Task requirements:
(a) Using the text on neuroendocrine tumours, explain in one to three sentences why it calls early referral to an expert team paramount.
(b) Answer these questions from the text on neuroendocrine tumours, one answer per line, marked the same way:
(i) Since what year have nuclear medicine treatments been used in neuroendocrine tumours?
(ii) When is there potential for curative surgery?
(iii) To which groups does the text say awareness of NETs should be raised?
(c) Copy word for word the part of the text on neuroendocrine tumours that opens with the words containing "For many, a" and closes with "life for many.".

━━━ Text block ━━━

Referral to an expert team at the earliest stage is paramount to ensure access to all relevant treatment options and clinical trials, but also to ensure the support structure required is available.
For many, a multiple treatment trajectory will be the normal experience over the time living with this disease. If found in the early stages, there is potential for curative surgery, but for many the prospect of cure is unlikely.
The impact of living with an incurable cancer can be very profound, isolating and challenging. Working to improve and promote quality of life is a key aim of any therapy. Use of nuclear medicine treatments for this patient community has provided hope and improved quality of life for many.
We have been using nuclear medicine treatments in neuroendocrine tumours (NETs) since 1996, so can now boast a true expertise in this area. NETs really are the showcase for personalised medicine, and the more we understand the different cell types and understand the drivers for development of these cancers, the more personalised our approached will be.
This will have an impact far wider than the neuroendocrine cancer community. Having said that, there are a number of patients with the right disease profile, across multiple NETs primary sites, for which access to this treatment is refused.
We need to raise awareness of NETs and promote true understanding about this group of cancers to the policymakers, commissioners and decision-makers. We need to ensure adequate hospital and technical capability continues to exist, and ultimately integrate nuclear medicine therapies into standard care.

━━━ Records provided ━━━

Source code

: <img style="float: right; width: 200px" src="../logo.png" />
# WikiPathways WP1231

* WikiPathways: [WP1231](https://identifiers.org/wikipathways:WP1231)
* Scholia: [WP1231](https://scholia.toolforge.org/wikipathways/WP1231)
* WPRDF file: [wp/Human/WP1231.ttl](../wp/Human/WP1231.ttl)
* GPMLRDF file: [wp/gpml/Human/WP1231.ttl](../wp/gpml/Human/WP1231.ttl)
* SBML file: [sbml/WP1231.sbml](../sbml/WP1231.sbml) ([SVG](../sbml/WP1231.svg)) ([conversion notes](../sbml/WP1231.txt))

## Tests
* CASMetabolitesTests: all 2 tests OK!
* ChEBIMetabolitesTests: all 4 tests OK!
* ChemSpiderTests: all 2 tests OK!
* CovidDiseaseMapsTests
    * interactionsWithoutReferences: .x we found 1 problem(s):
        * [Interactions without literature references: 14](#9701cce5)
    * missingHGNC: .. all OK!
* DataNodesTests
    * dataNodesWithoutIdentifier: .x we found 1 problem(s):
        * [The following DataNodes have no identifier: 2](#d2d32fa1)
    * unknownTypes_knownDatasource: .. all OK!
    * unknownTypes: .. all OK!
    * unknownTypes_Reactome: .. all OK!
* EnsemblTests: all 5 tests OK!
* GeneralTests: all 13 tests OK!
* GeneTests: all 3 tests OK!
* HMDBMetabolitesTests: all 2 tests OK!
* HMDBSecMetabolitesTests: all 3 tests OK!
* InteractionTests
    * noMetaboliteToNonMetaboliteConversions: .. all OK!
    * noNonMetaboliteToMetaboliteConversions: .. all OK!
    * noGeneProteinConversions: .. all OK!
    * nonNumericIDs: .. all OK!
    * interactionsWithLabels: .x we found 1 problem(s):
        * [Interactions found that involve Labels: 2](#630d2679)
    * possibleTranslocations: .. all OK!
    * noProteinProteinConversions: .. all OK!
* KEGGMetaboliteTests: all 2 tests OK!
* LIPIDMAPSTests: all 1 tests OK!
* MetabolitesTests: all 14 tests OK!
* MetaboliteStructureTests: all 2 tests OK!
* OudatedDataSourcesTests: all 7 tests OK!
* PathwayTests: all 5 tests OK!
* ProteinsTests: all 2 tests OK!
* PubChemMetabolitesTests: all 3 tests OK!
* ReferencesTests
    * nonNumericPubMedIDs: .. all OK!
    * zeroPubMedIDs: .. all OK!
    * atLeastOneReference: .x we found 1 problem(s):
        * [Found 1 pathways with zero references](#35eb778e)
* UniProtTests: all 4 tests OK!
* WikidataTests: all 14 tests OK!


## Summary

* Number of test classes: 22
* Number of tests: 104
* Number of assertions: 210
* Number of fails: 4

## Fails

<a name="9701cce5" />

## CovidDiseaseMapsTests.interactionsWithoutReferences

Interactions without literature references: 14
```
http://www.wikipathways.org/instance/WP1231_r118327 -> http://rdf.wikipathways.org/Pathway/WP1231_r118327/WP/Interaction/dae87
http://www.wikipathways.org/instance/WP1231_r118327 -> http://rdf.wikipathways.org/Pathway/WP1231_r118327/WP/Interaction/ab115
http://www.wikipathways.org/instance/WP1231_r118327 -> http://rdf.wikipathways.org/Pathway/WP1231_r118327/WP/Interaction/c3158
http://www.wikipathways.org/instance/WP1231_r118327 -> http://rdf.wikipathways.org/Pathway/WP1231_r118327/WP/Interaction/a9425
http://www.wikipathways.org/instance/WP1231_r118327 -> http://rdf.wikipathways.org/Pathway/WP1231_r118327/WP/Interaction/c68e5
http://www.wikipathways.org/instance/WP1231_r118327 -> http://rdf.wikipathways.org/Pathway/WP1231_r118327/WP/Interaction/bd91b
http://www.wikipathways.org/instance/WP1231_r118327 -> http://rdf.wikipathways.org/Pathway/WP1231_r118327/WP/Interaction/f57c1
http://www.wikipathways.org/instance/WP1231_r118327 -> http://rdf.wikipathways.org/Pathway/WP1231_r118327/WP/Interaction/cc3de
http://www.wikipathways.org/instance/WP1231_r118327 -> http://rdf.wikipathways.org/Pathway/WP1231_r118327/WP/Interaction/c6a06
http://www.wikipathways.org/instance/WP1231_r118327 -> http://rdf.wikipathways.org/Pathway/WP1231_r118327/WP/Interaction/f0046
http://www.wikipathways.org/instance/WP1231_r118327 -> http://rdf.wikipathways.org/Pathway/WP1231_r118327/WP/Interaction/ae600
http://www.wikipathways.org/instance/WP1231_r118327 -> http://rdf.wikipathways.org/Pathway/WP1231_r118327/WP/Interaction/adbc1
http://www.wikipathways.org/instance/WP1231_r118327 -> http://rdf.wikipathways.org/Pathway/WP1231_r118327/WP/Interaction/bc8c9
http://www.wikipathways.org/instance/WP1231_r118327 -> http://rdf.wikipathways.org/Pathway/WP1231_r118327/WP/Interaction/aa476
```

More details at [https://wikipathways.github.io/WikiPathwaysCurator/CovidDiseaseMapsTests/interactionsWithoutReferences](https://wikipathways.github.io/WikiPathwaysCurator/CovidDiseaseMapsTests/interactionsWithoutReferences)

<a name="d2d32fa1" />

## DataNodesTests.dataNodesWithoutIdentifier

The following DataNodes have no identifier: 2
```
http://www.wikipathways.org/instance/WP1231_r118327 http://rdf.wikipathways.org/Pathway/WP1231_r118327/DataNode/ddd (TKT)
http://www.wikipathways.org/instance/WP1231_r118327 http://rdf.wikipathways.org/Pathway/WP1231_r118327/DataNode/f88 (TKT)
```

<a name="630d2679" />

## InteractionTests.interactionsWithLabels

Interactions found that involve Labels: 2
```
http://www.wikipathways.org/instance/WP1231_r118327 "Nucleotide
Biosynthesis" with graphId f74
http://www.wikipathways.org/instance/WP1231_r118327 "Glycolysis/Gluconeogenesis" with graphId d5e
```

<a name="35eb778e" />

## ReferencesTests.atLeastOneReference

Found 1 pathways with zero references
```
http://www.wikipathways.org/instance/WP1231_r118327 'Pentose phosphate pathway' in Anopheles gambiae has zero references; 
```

━━━

Outputs by task:
(a) Early referral to an expert team makes sure the patient can get all relevant treatment options and clinical trials. It also makes sure the needed support structure is in place.

(b)
(i) Since 1996.
(ii) If the disease is found in the early stages.
(iii) Policymakers, commissioners and decision-makers.

(c)
For many, a multiple treatment trajectory will be the normal experience over the time living with this disease. If found in the early stages, there is potential for curative surgery, but for many the prospect of cure is unlikely.
The impact of living with an incurable cancer can be very profound, isolating and challenging. Working to improve and promote quality of life is a key aim of any therapy. Use of nuclear medicine treatments for this patient community has provided hope and improved quality of life for many.